• Der US-Dollar verzeichnet am Freitag eine Outperformance, da Anleger in sichere Anlagen flüchten.
  • Befürchtungen eines umfassenden Krieges zwischen Israel und dem Iran haben die Nachfrage nach sicheren Vermögenswerten und dem US-Dollar verstärkt.
  • Der allgemeine Trend bleibt jedoch bärisch, wobei das langfristige Tief von 0,8045 weiterhin in Reichweite ist.

Der US-Dollar verringert seine Verluste nach einem starken Rückgang am Donnerstag. Die risikoaverse Reaktion auf den Angriff Israels auf den Iran hat dem US-Dollar etwas Auftrieb gegeben und das Paar wieder über 0,8100 gedrückt, aber es ist weiterhin auf Kurs für einen wöchentlichen Rückgang von 1,3%.

Berichten zufolge gab es Explosionen in nuklearen und militärischen Anlagen im Iran, bei denen einige hochrangige Mitglieder der Revolutionsgarde getötet worden sein sollen. Laut dem israelischen Ministerpräsidenten Benjamin Netanjahu könnte sich der Angriff über mehrere Tage erstrecken.

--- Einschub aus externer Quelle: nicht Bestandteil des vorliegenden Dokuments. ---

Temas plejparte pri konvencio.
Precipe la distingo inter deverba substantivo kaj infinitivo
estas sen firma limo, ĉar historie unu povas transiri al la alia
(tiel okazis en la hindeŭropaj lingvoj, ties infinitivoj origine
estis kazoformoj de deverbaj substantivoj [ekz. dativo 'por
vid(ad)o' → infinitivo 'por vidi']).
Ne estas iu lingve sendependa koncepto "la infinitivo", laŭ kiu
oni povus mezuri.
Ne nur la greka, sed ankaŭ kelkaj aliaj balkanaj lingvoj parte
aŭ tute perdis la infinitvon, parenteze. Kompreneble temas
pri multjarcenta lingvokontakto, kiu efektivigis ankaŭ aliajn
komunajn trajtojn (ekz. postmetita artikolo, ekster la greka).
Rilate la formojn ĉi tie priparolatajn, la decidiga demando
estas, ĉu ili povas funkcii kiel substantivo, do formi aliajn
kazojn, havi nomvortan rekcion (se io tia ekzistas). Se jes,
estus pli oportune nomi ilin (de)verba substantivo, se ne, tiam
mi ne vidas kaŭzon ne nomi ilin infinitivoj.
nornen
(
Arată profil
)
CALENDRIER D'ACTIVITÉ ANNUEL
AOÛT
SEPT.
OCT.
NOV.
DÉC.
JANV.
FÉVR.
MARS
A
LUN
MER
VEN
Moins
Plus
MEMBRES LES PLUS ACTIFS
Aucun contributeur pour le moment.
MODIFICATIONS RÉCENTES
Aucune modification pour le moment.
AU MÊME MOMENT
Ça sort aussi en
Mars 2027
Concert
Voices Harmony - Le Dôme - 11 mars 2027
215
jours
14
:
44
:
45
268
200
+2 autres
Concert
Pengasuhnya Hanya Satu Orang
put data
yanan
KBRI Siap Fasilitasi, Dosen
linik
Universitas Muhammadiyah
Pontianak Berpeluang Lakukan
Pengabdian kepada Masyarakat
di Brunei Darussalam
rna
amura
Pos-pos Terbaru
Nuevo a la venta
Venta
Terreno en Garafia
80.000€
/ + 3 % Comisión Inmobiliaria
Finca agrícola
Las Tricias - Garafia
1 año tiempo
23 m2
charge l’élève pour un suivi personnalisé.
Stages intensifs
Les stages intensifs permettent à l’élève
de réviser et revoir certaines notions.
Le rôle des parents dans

Der Iran kündigte an, die Atomgespräche mit den USA, die am Sonntag in Oman stattfanden, abzubrechen, und startete einen Drohnenangriff auf Israel, der von der israelischen Armee abgefangen wurde.

Diese Ereignisse haben die Sorgen über einen regionalen Krieg in der Region verstärkt, der die ohnehin schon düsteren globalen Wirtschaftsaussichten weiter trüben würde, nachdem Trump damit gedroht hat, einseitige Zölle für alle Handelspartner zu verhängen, wenn sie sich nicht an eine Reihe von Forderungen halten, die in den kommenden Tagen verschickt werden sollen.

Der US-Dollar profitierte am meisten von der risikoaversen Stimmung. Das Paar USD/CHF verringert seine Verluste, nachdem es mit 0,8045 ein Niveau knapp über dem 14-Jahrestief erreicht hatte. Der allgemeine Trend bleibt jedoch bärisch, wobei die Abwärtsversuche des Schweizer Frankens in den Risk-Off-Märkten wahrscheinlich begrenzt sein werden.